Rusya’dan tedarik edilen silah sistemleri arasında, S-300 hava savunma sistemleri de dahil olmak üzere, çeşitli karadan havaya ve havadan havaya füze sistemleri ile iki farklı türde taarruz helikopterleri mevcut. Bu sistemlere ilaveten Mısır silahlı kuvvetleri, 2015 yılında imzalanan bir anlaşma temelinde 50 adet MiG-29 muharip uçağı da Rusya’dan tedarik ederek 2020 yılı itibarıyla hizmete koymuş durumda. Benzer şekilde, Kahire yönetimi 24 adet Su-35 muharip uçak tedariki için 2018 yılında da Rusya ile bir anlaşma imzalamıştı. Ancak bu anlaşma, ABD’nin yaptırım tehditleri sonucunda bugüne dek tahakkuk etmiş değil.

Listelenen Kayıtlar
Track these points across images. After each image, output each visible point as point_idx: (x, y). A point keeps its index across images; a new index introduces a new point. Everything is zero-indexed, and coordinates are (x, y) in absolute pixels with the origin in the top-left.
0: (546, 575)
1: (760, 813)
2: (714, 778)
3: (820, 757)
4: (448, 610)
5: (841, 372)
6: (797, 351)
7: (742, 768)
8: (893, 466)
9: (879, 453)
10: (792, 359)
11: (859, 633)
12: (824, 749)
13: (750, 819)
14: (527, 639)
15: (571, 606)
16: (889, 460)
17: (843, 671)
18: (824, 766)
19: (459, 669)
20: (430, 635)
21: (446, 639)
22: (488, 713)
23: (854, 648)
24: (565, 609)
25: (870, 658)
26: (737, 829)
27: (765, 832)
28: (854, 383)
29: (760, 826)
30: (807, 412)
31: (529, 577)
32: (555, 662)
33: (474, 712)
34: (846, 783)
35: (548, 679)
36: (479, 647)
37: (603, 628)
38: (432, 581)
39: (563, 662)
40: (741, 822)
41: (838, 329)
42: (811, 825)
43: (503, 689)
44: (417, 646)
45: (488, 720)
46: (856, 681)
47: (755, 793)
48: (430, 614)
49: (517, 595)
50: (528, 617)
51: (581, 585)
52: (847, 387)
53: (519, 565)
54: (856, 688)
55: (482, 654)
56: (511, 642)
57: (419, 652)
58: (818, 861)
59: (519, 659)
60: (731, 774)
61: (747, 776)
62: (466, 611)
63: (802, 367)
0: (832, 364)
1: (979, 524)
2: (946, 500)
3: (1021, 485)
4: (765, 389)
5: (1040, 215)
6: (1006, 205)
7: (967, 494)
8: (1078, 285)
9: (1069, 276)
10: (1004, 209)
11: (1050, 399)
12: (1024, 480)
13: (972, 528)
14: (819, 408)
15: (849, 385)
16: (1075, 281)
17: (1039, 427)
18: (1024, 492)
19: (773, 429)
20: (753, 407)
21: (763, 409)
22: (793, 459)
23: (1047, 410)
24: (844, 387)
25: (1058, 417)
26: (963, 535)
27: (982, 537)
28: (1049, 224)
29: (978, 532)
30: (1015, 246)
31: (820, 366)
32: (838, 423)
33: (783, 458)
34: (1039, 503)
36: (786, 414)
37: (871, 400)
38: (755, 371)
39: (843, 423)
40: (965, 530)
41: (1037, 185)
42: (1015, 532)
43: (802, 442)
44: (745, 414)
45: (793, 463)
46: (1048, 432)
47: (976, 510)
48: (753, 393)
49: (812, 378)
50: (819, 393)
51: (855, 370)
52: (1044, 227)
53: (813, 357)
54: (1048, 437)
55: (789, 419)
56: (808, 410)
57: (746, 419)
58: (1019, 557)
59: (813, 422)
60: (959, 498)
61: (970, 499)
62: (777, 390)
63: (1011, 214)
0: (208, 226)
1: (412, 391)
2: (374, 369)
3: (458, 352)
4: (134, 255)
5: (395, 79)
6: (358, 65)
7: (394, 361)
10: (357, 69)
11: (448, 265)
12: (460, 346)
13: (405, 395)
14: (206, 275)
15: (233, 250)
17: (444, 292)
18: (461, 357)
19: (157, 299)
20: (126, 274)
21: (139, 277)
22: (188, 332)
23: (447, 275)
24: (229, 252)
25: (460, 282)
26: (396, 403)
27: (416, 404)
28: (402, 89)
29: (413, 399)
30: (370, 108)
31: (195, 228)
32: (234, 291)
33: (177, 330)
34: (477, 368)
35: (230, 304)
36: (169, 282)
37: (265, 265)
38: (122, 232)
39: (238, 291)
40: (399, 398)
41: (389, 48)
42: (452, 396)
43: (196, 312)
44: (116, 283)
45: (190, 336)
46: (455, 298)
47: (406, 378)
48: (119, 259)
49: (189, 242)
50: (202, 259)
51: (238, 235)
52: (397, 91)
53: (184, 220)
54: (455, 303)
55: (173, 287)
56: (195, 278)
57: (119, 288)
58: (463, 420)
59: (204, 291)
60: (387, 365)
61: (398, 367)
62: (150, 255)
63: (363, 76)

Görev Yönergesi
Mısır'ın Rusya'dan silah tedarikini anlatan metindeki "Rusya’dan tedarik edilen silah sistemleri" sözleriyle başlayan paragrafı, temel bilgilerini koruyarak madde madde yeniden yazınız. Bu çalışmada kayıtlara ihtiyaç duyulmamaktadır.

Sorunun Çözümü
- Rusya'dan tedarik edilen sistemler: S-300 hava savunma sistemleri dahil çeşitli karadan havaya ve havadan havaya füze sistemleri ile iki farklı türde taarruz helikopteri.
- Mısır silahlı kuvvetleri, 2015 yılında imzalanan anlaşmayla Rusya'dan 50 adet MiG-29 muharip uçağı tedarik etmiş ve bunları 2020 yılı itibarıyla hizmete koymuştur.
- Kahire yönetimi, 24 adet Su-35 muharip uçağı için 2018 yılında Rusya ile bir anlaşma imzalamıştır.
- Su-35 anlaşması, ABD'nin yaptırım tehditleri sonucunda bugüne dek gerçekleşmemiştir.